Seiji toujours la tête courbée, réfléchissait vite à l'attitude à avoir. Il comprenait la langue du peuple de Maimiti, mais devait-il tout de suite abattre cette carte. Il joua alors sur la carte de l'étranger qui a appris la langue pour pouvoir traiter affaires avec eux.

Pardonnez mon ignorance de vous coutumes mon seigneur. Je remplace l'ancien messager de mon maître. 

Ta connaissance de notre langue est impressionnante.

J'ai été longuement formé afin de faciliter au mieux nos échanges commerciaux. Mon maître souhaite resserrer nos liens et c'est pourquoi il m'a chargé de cette mission. 

Et quel est ton nom, messager ? 

Kyofu pour vous servir Seigneur. 

Kyofu .... hmm.... sois donc le bienvenue dans mon Royaume. Tu sembles bien bâti pour n'être qu'un homme de commerce. Sais-tu te battre ? 

Un peu mon seigneur. Les voyages dans les contrées lointaines nous forcent à savoir nous défendre. 

Intéressant. Tu rencontreras mon fils et tu nous feras une démonstration de ton talent. 

Ce serait trop d'honneur mon seigneur. 

Allez, hors de ma vue. Mes gardes viendront te chercher quand cela sera le moment. En attendant, je t'autorise à visiter notre belle ville. Ne fais pas attention aux rumeurs. Le peuple est heureux depuis que je suis au pouvoir ! Il respire la santé et la prospérité. 

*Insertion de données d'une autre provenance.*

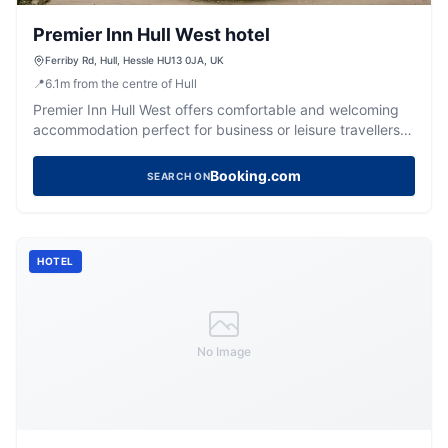
Premier Inn Hull West hotel
Ferriby Rd, Hull, Hessle HU13 0JA, UK
📍
6.1
m
from the centre of Hull
Premier Inn Hull West offers comfortable and welcoming
accommodation perfect for business or leisure travellers
near Hull.
Booking.com
SEARCH ON
HOTEL
No Image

C'est une évidence mon seigneur. 

Seiji n'avait pas pensé un traitre mot de ce qu'il avait dit. Et devoir courber l'échine devant un tel homme lui hérissait les poils, mais il devait y arriver. Plus il en découvrirait sur leurs ennemis, plus ils seraient capables de les vaincre. Telle fut la mission que se fixa Seiji, fils de Daisuke.